» **About this exercise**: From the first line to the last, please write out the data exactly.

Content starts

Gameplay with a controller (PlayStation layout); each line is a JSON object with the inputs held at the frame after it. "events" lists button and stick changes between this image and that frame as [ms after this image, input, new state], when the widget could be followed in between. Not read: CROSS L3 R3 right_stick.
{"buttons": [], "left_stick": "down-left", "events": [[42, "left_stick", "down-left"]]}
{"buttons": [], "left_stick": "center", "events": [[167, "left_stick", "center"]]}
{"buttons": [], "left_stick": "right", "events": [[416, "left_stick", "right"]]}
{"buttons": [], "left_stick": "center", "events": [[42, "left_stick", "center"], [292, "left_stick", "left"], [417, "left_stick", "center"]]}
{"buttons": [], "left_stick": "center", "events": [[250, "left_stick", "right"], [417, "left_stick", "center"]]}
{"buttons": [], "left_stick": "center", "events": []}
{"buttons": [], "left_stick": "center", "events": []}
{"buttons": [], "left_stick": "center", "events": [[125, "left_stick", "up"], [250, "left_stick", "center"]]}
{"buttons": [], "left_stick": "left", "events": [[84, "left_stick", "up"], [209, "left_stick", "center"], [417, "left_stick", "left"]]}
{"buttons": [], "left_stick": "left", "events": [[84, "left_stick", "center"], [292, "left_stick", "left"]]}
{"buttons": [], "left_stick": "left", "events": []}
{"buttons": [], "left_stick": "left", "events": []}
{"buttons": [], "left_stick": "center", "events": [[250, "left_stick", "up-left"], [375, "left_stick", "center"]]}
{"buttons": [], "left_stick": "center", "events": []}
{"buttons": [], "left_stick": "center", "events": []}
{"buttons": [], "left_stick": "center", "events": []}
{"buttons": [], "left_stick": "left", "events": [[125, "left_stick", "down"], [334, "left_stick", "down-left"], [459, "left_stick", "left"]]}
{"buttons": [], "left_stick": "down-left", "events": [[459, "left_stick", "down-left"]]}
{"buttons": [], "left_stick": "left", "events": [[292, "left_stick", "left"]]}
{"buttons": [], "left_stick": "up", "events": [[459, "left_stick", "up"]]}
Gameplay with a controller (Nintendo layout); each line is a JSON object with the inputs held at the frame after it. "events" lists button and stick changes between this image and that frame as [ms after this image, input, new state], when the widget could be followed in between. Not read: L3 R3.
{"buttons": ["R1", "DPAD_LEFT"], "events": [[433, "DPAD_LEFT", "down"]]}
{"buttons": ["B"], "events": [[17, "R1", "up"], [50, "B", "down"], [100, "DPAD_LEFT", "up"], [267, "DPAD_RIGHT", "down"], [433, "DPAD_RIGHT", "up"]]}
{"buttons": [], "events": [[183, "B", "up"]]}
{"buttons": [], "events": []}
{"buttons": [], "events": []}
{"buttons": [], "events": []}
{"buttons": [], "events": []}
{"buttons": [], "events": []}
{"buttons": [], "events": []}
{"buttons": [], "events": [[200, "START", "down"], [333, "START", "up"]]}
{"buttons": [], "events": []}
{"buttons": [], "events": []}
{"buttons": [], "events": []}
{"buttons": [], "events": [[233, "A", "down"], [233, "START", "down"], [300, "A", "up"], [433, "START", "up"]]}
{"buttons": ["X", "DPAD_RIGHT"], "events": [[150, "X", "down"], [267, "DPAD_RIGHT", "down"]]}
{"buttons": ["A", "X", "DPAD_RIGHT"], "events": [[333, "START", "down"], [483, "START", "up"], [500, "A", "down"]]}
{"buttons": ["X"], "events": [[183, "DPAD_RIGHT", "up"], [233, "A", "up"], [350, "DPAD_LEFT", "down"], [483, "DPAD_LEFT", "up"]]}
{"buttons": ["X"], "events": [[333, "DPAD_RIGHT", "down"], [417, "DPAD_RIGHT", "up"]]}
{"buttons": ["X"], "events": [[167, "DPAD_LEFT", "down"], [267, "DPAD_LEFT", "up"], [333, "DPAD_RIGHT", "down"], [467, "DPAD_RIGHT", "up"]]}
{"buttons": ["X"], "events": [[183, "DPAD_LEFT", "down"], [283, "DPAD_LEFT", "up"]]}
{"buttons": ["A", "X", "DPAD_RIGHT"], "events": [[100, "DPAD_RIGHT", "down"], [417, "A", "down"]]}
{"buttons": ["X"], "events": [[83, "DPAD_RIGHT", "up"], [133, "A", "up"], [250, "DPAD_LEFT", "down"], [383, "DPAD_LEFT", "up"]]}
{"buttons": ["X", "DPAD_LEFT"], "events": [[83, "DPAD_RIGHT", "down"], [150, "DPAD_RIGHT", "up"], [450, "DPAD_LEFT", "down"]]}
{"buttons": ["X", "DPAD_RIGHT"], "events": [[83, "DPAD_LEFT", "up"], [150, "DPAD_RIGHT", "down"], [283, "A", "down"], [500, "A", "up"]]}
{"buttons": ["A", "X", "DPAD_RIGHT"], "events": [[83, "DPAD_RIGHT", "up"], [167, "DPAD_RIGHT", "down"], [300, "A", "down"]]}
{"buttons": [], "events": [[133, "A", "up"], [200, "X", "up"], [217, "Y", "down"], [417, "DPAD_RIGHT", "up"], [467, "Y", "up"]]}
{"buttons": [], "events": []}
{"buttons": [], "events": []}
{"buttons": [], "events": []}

Content ends

» **Response area**:
Gameplay with a controller (PlayStation layout); each line is a JSON object with the inputs held at the frame after it. "events" lists button and stick changes between this image and that frame as [ms after this image, input, new state], when the widget could be followed in between. Not read: CROSS L3 R3 right_stick.
{"buttons": [], "left_stick": "down-left", "events": [[42, "left_stick", "down-left"]]}
{"buttons": [], "left_stick": "center", "events": [[167, "left_stick", "center"]]}
{"buttons": [], "left_stick": "right", "events": [[416, "left_stick", "right"]]}
{"buttons": [], "left_stick": "center", "events": [[42, "left_stick", "center"], [292, "left_stick", "left"], [417, "left_stick", "center"]]}
{"buttons": [], "left_stick": "center", "events": [[250, "left_stick", "right"], [417, "left_stick", "center"]]}
{"buttons": [], "left_stick": "center", "events": []}
{"buttons": [], "left_stick": "center", "events": []}
{"buttons": [], "left_stick": "center", "events": [[125, "left_stick", "up"], [250, "left_stick", "center"]]}
{"buttons": [], "left_stick": "left", "events": [[84, "left_stick", "up"], [209, "left_stick", "center"], [417, "left_stick", "left"]]}
{"buttons": [], "left_stick": "left", "events": [[84, "left_stick", "center"], [292, "left_stick", "left"]]}
{"buttons": [], "left_stick": "left", "events": []}
{"buttons": [], "left_stick": "left", "events": []}
{"buttons": [], "left_stick": "center", "events": [[250, "left_stick", "up-left"], [375, "left_stick", "center"]]}
{"buttons": [], "left_stick": "center", "events": []}
{"buttons": [], "left_stick": "center", "events": []}
{"buttons": [], "left_stick": "center", "events": []}
{"buttons": [], "left_stick": "left", "events": [[125, "left_stick", "down"], [334, "left_stick", "down-left"], [459, "left_stick", "left"]]}
{"buttons": [], "left_stick": "down-left", "events": [[459, "left_stick", "down-left"]]}
{"buttons": [], "left_stick": "left", "events": [[292, "left_stick", "left"]]}
{"buttons": [], "left_stick": "up", "events": [[459, "left_stick", "up"]]}
Gameplay with a controller (Nintendo layout); each line is a JSON object with the inputs held at the frame after it. "events" lists button and stick changes between this image and that frame as [ms after this image, input, new state], when the widget could be followed in between. Not read: L3 R3.
{"buttons": ["R1", "DPAD_LEFT"], "events": [[433, "DPAD_LEFT", "down"]]}
{"buttons": ["B"], "events": [[17, "R1", "up"], [50, "B", "down"], [100, "DPAD_LEFT", "up"], [267, "DPAD_RIGHT", "down"], [433, "DPAD_RIGHT", "up"]]}
{"buttons": [], "events": [[183, "B", "up"]]}
{"buttons": [], "events": []}
{"buttons": [], "events": []}
{"buttons": [], "events": []}
{"buttons": [], "events": []}
{"buttons": [], "events": []}
{"buttons": [], "events": []}
{"buttons": [], "events": [[200, "START", "down"], [333, "START", "up"]]}
{"buttons": [], "events": []}
{"buttons": [], "events": []}
{"buttons": [], "events": []}
{"buttons": [], "events": [[233, "A", "down"], [233, "START", "down"], [300, "A", "up"], [433, "START", "up"]]}
{"buttons": ["X", "DPAD_RIGHT"], "events": [[150, "X", "down"], [267, "DPAD_RIGHT", "down"]]}
{"buttons": ["A", "X", "DPAD_RIGHT"], "events": [[333, "START", "down"], [483, "START", "up"], [500, "A", "down"]]}
{"buttons": ["X"], "events": [[183, "DPAD_RIGHT", "up"], [233, "A", "up"], [350, "DPAD_LEFT", "down"], [483, "DPAD_LEFT", "up"]]}
{"buttons": ["X"], "events": [[333, "DPAD_RIGHT", "down"], [417, "DPAD_RIGHT", "up"]]}
{"buttons": ["X"], "events": [[167, "DPAD_LEFT", "down"], [267, "DPAD_LEFT", "up"], [333, "DPAD_RIGHT", "down"], [467, "DPAD_RIGHT", "up"]]}
{"buttons": ["X"], "events": [[183, "DPAD_LEFT", "down"], [283, "DPAD_LEFT", "up"]]}
{"buttons": ["A", "X", "DPAD_RIGHT"], "events": [[100, "DPAD_RIGHT", "down"], [417, "A", "down"]]}
{"buttons": ["X"], "events": [[83, "DPAD_RIGHT", "up"], [133, "A", "up"], [250, "DPAD_LEFT", "down"], [383, "DPAD_LEFT", "up"]]}
{"buttons": ["X", "DPAD_LEFT"], "events": [[83, "DPAD_RIGHT", "down"], [150, "DPAD_RIGHT", "up"], [450, "DPAD_LEFT", "down"]]}
{"buttons": ["X", "DPAD_RIGHT"], "events": [[83, "DPAD_LEFT", "up"], [150, "DPAD_RIGHT", "down"], [283, "A", "down"], [500, "A", "up"]]}
{"buttons": ["A", "X", "DPAD_RIGHT"], "events": [[83, "DPAD_RIGHT", "up"], [167, "DPAD_RIGHT", "down"], [300, "A", "down"]]}
{"buttons": [], "events": [[133, "A", "up"], [200, "X", "up"], [217, "Y", "down"], [417, "DPAD_RIGHT", "up"], [467, "Y", "up"]]}
{"buttons": [], "events": []}
{"buttons": [], "events": []}
{"buttons": [], "events": []}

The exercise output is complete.